The New York-based Bloomberg Philanthropies on Wednesday, May 4 announced that 290 cities across Latin America and the Caribbean have submitted ideas to solve major challenges and improve city life for the 2016 Mayors Challenge.
Bloomberg Philanthropies, headed by former New York City Mayor Michael Bloomberg, in a release states the ideas offer insight into the needs of communities and priorities of local leaders in the region.
The release indicates that seven in 10 ideas aim to address a social or economic challenge, while the remaining 30 percent focus on improving government effectiveness and efficiency.
Seventy-one percent of cities generated ideas to address major social or economic challenges, such as social inclusion for vulnerable populations (23 percent); sustainability (20 percent); economic growth (13 percent); education (9 percent); public health (8 percent); and improving the overall effectiveness and efficiency of government (29 percent).
The Bloomberg Philanthropies, which works in more than 120 countries around the world to ensure better, longer lives for the greatest number of people, indicated that a series of themes emerged from the ideas.
These included leveraging technology and citizen engagement to improve government performance; emphasis on public awareness initiatives, citizen participation and digital solutions to prepare for and address natural disasters; and interest in entrepreneurship and digital learning to improve education.
Other themes included promoting the inclusion of vulnerable populations through job creation, better use of public spaces and technology; and improving public health through wide-ranging citizen engagement strategies.
“Cities in Latin America and the Caribbean are some of the most innovative in the world, and they are proving it with their entries in our latest Mayors Challenge,” said Michael R. Bloomberg, founder of Bloomberg Philanthropies and a former three-term mayor of New York City.
“The hundreds of proposals present exciting new ways to tackle problems across the region, and they have the potential to have a big impact on the lives of millions of people,” he added.

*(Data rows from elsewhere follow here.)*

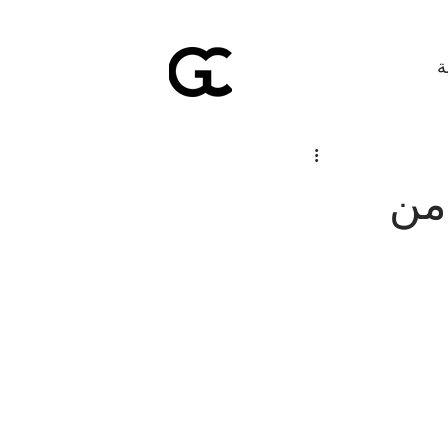
ة
 من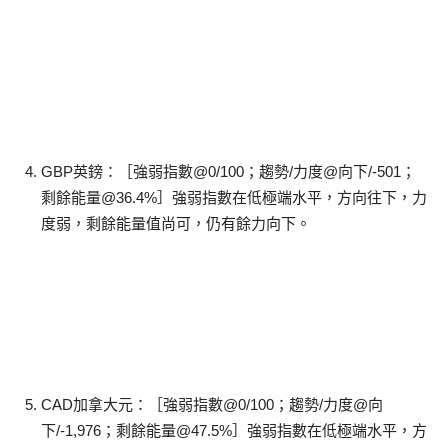
GBP英鎊：［強弱指數@0/100；趨勢/力度@向下/-501；
剩餘能量@36.4%］強弱指數在低極端水平，方向往下，力
度弱，剩餘能量值尚可，仍有餘力向下。
CAD加拿大元：［強弱指數@0/100；趨勢/力度@向
下/-1,976；剩餘能量@47.5%］強弱指數在低極端水平，方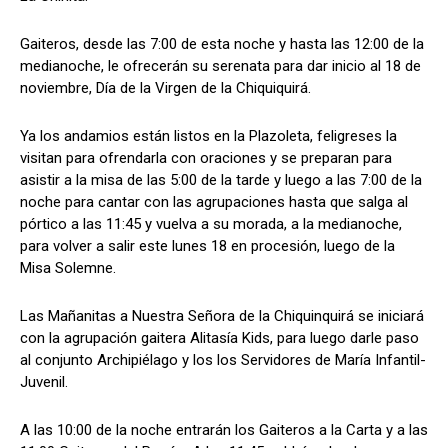
Gaiteros, desde las 7:00 de esta noche y hasta las 12:00 de la
medianoche, le ofrecerán su serenata para dar inicio al 18 de
noviembre, Día de la Virgen de la Chiquiquirá.
Ya los andamios están listos en la Plazoleta, feligreses la
visitan para ofrendarla con oraciones y se preparan para
asistir a la misa de las 5:00 de la tarde y luego a las 7:00 de la
noche para cantar con las agrupaciones hasta que salga al
pórtico a las 11:45 y vuelva a su morada, a la medianoche,
para volver a salir este lunes 18 en procesión, luego de la
Misa Solemne.
Las Mañanitas a Nuestra Señora de la Chiquinquirá se iniciará
con la agrupación gaitera Alitasía Kids, para luego darle paso
al conjunto Archipiélago y los los Servidores de María Infantil-
Juvenil.
A las 10:00 de la noche entrarán los Gaiteros a la Carta y a las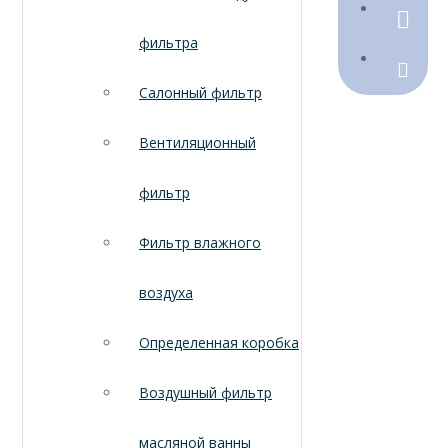
790368
фильтра
Sales@
Салонный фильтр
Вентиляционный
фильтр
Фильтр влажного
воздуха
Определенная коробка
Воздушный фильтр
масляной ванны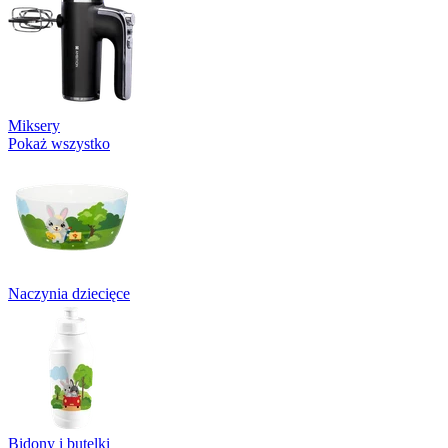
Miksery
Pokaż wszystko
Naczynia dziecięce
Bidony i butelki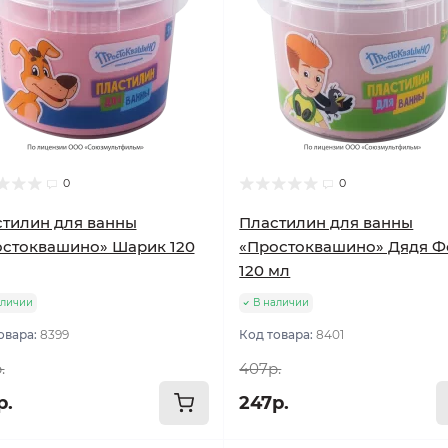
0
0
тилин для ванны
Пластилин для ванны
стоквашино» Шарик 120
«Простоквашино» Дядя Ф
120 мл
аличии
В наличии
овара:
8399
Код товара:
8401
.
407р.
р.
247р.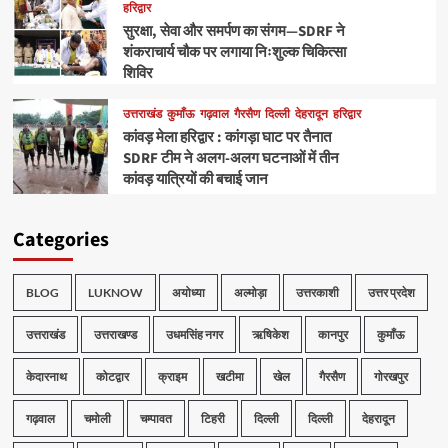
हरिद्वार
सुरक्षा, सेवा और समर्पण का संगम—SDRF ने
शंकराचार्य चौक पर लगाया निःशुल्क चिकित्सा
शिविर
उत्तराखंड
कुमाँऊ
गढ़वाल
गैरसैण
दिल्ली
देहरादून
हरिद्वार
कांवड़ मेला हरिद्वार : कांगड़ा घाट पर तैनात
SDRF टीम ने अलग-अलग घटनाओं में तीन
कांवड़ यात्रियों की बचाई जान
Categories
BLOG
LUKNOW
अयोध्या
अल्मोड़ा
उत्तरकाशी
उत्तर प्रदेश
उत्तराखंड
उत्तराखण्ड
उधमसिंह नगर
ऋषिकेश
कानपुर
कुमाँऊ
केदारनाथ
कोटद्वार
क्राइम
खटीमा
खेल
गैरसैण
गोरखपुर
गढ़वाल
चमोली
चम्पावत
टिहरी
दिल्ली
दिल्ली
देहरादून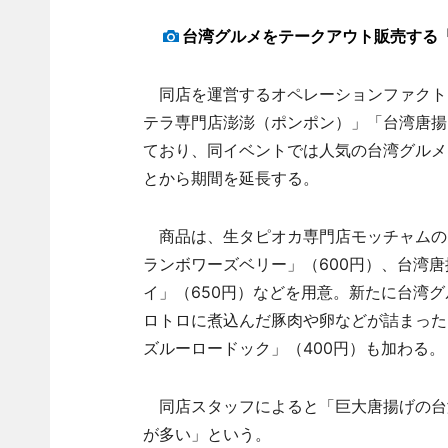
台湾グルメをテークアウト販売する
同店を運営するオペレーションファクト
テラ専門店澎澎（ポンポン）」「台湾唐揚
ており、同イベントでは人気の台湾グルメ
とから期間を延長する。
商品は、生タピオカ専門店モッチャムの
ランボワーズベリー」（600円）、台湾
イ」（650円）などを用意。新たに台湾
ロトロに煮込んだ豚肉や卵などが詰まった
ズルーロードック」（400円）も加わる。
同店スタッフによると「巨大唐揚げの台湾
が多い」という。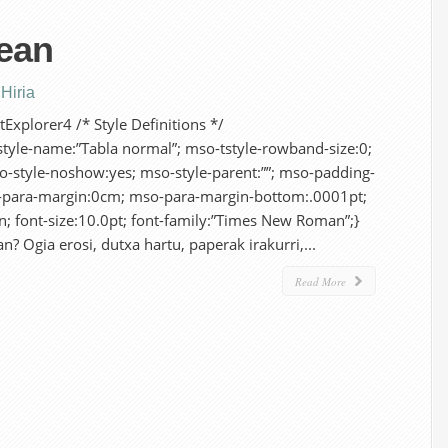
pean
,
Hiria
Explorer4 /* Style Definitions */
yle-name:”Tabla normal”; mso-tstyle-rowband-size:0;
o-style-noshow:yes; mso-style-parent:””; mso-padding-
o-para-margin:0cm; mso-para-margin-bottom:.0001pt;
 font-size:10.0pt; font-family:”Times New Roman”;}
n? Ogia erosi, dutxa hartu, paperak irakurri,...
Read More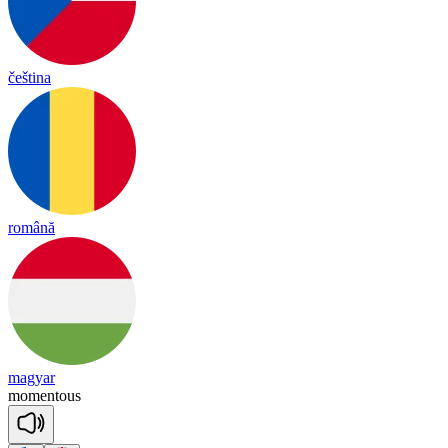
čeština
română
magyar
mo
men
tous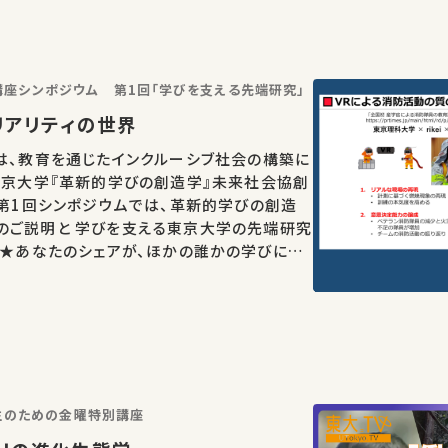
座シンポジウム 第1回「学びを支える先端研究」
ャルリアリティの世界
は、教育を通じたインクルーシブ社会の構築に
東京大学『革新的学びの創造学』未来社会協創
 第1回シンポジウムでは、革新的学びの創造
のご説明と 学びを支える東京大学の先端研究
お気に入りの講義・講演があればSNSなどでシ
学生のための金曜特別講座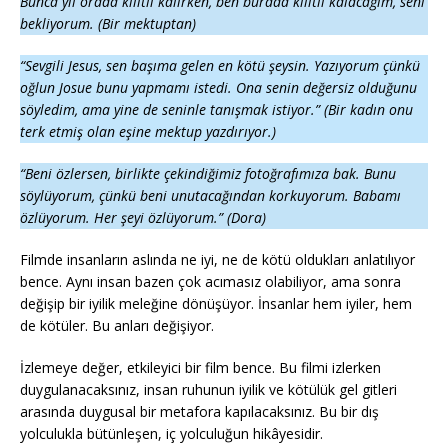
Bunca yıl orada kilitli kalırken, ben burada kilitli kalacağım, seni
bekliyorum. (Bir mektuptan)
“Sevgili Jesus, sen başıma gelen en kötü şeysin. Yazıyorum çünkü
oğlun Josue bunu yapmamı istedi. Ona senin değersiz olduğunu
söyledim, ama yine de seninle tanışmak istiyor.” (Bir kadın onu
terk etmiş olan eşine mektup yazdırıyor.)
“Beni özlersen, birlikte çekindiğimiz fotoğrafımıza bak. Bunu
söylüyorum, çünkü beni unutacağından korkuyorum. Babamı
özlüyorum. Her şeyi özlüyorum.” (Dora)
Filmde insanların aslında ne iyi, ne de kötü oldukları anlatılıyor
bence. Aynı insan bazen çok acımasız olabiliyor, ama sonra
değişip bir iyilik meleğine dönüşüyor. İnsanlar hem iyiler, hem
de kötüler. Bu anları değişiyor.
İzlemeye değer, etkileyici bir film bence. Bu filmi izlerken
duygulanacaksınız, insan ruhunun iyilik ve kötülük gel gitleri
arasında duygusal bir metafora kapılacaksınız. Bu bir dış
yolculukla bütünleşen, iç yolculuğun hikâyesidir.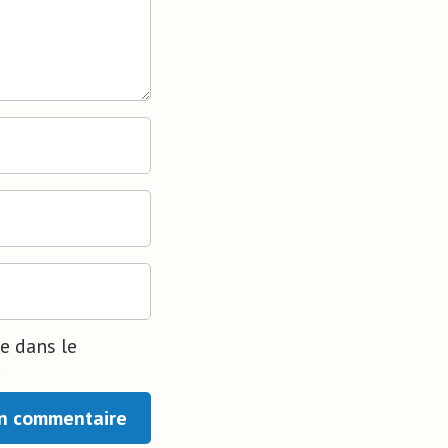
e dans le
.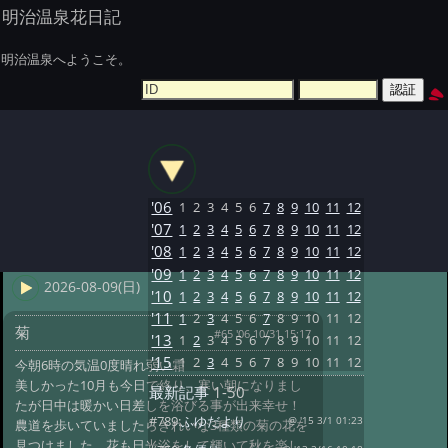
明治温泉花日記
明治温泉へようこそ。
'06
1
2
3
4
5
6
7
8
9
10
11
12
'07
1
2
3
4
5
6
7
8
9
10
11
12
'08
1
2
3
4
5
6
7
8
9
10
11
12
'09
1
2
3
4
5
6
7
8
9
10
11
12
2026-08-09(日)
'10
1
2
3
4
5
6
7
8
9
10
11
12
'11
1
2
3
4
5
6
7
8
9
10
11
12
菊
#65 '06 10/31 15:17
'13
1
2
3
4
5
6
7
8
9
10
11
12
'15
1
2
3
4
5
6
7
8
9
10
11
12
今朝6時の気温0度晴れ弱い霜
美しかった10月も今日で終り、寒い朝になりまし
最新記事
1-50
たが日中は暖かい日差しを浴びる事が出来幸せ！
#789:
ふゆだより
@ '15 3/1 01:23
農道を歩いていましたらきれいな3種類の菊の花を
見つけました、花も日光浴をして輝いて秋を楽し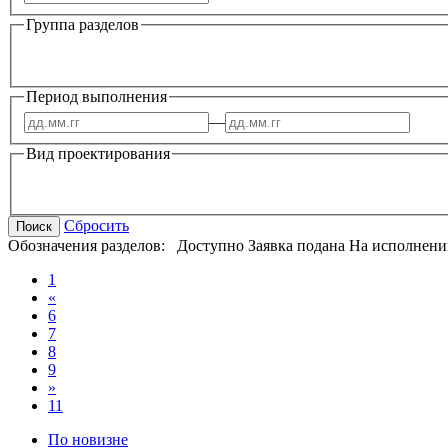
Группа разделов
Период выполнения
—
Вид проектирования
Сбросить
Поиск
Обозначения разделов:
Доступно
Заявка подана
На исполнени
1
«
6
7
8
9
»
11
По новизне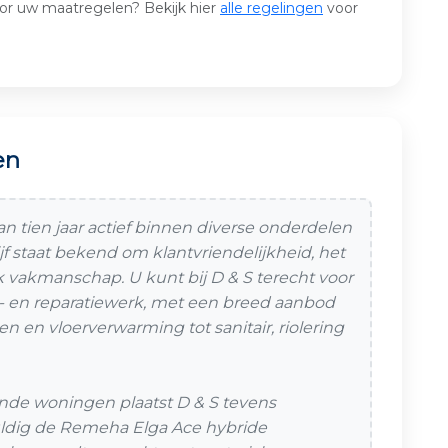
or uw maatregelen? Bekijk hier
alle regelingen
voor
en
an tien jaar actief binnen diverse onderdelen
ijf staat bekend om klantvriendelijkheid, het
 vakmanschap. U kunt bij D & S terecht voor
 en reparatiewerk, met een breed aanbod
en en vloerverwarming tot sanitair, riolering
nde woningen plaatst D & S tevens
dig de Remeha Elga Ace hybride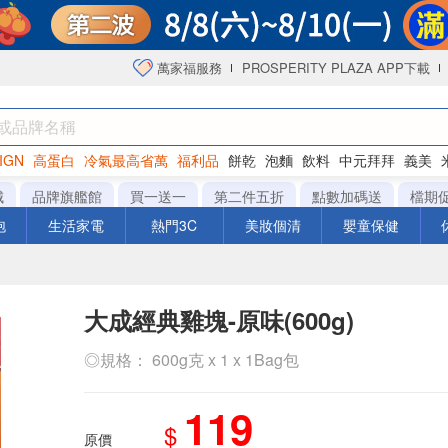
萬家福服務
PROSPERITY PLAZA APP下載
IGN
高蛋白
冷氣最高省萬
福利品
餅乾
泡麵
飲料
中元拜拜
義美
海苔
城
品牌旗艦館
買一送一
第二件五折
點數加碼送
檔期
泡
生活家電
熱門3C
美妝個清
嬰童保健
大成經典雞塊-原味(600g)
◎規格： 600g克 x 1 x 1Bag包
119
$
原價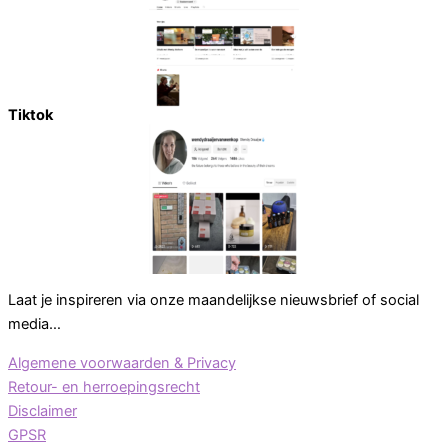
Tiktok
Laat je inspireren via onze maandelijkse nieuwsbrief of social
media…
Algemene voorwaarden & Privacy
Retour- en herroepingsrecht
Disclaimer
GPSR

The release indicated that a survey taken of participating cities showed “significant city hall interest in innovation, but a lack of resources needed to experiment.”
More than half of participating cities report regularly borrowing ideas from cities in the region or even from around the globe when faced with a tough problem, the organization said.
According to the survey, three out of five cities said they usually or always “crowdsource” ideas from citizens when they are faced with a tough problem.
Just one out of five participating cities report usually having access to public or private funding to test new ideas, according to the survey.
The 290 Mayors Challenge applicants represent over 172 million citizens in 19 countries across the region, Bloomberg Philanthropies said.
It said participating cities span the entire region, with 71 percent from South America, 20 percent from Mexico and 9 percent from Central America and the Caribbean.
Seventeen capital cities in the region submitted ideas to the competition — from Santiago to Brasilia to Mexico City to Kingston (Jamaica), Bloomberg Philanthropies said.
“This is a region of the world with a rich history of public sector innovation,” said James Anderson, the head of Bloomberg Philanthropies’ Government Innovation program. “The ideas coming from the Mayors Challenge build on that legacy.”
The current applicants emerged from more than 900 Latin American and Caribbean cities which were invited by the Mayors Challenge in January 2016 to compete.
Cities had until April 15, 2016 to generate and submit their innovative ideas to improve city government and city life. Modeled on successful competitions in the United States and Europe, the 2016 Mayors Challenge will award US$5 million grand prize and four US$1 million awards to four other cities that generate the most powerful and transferable ideas.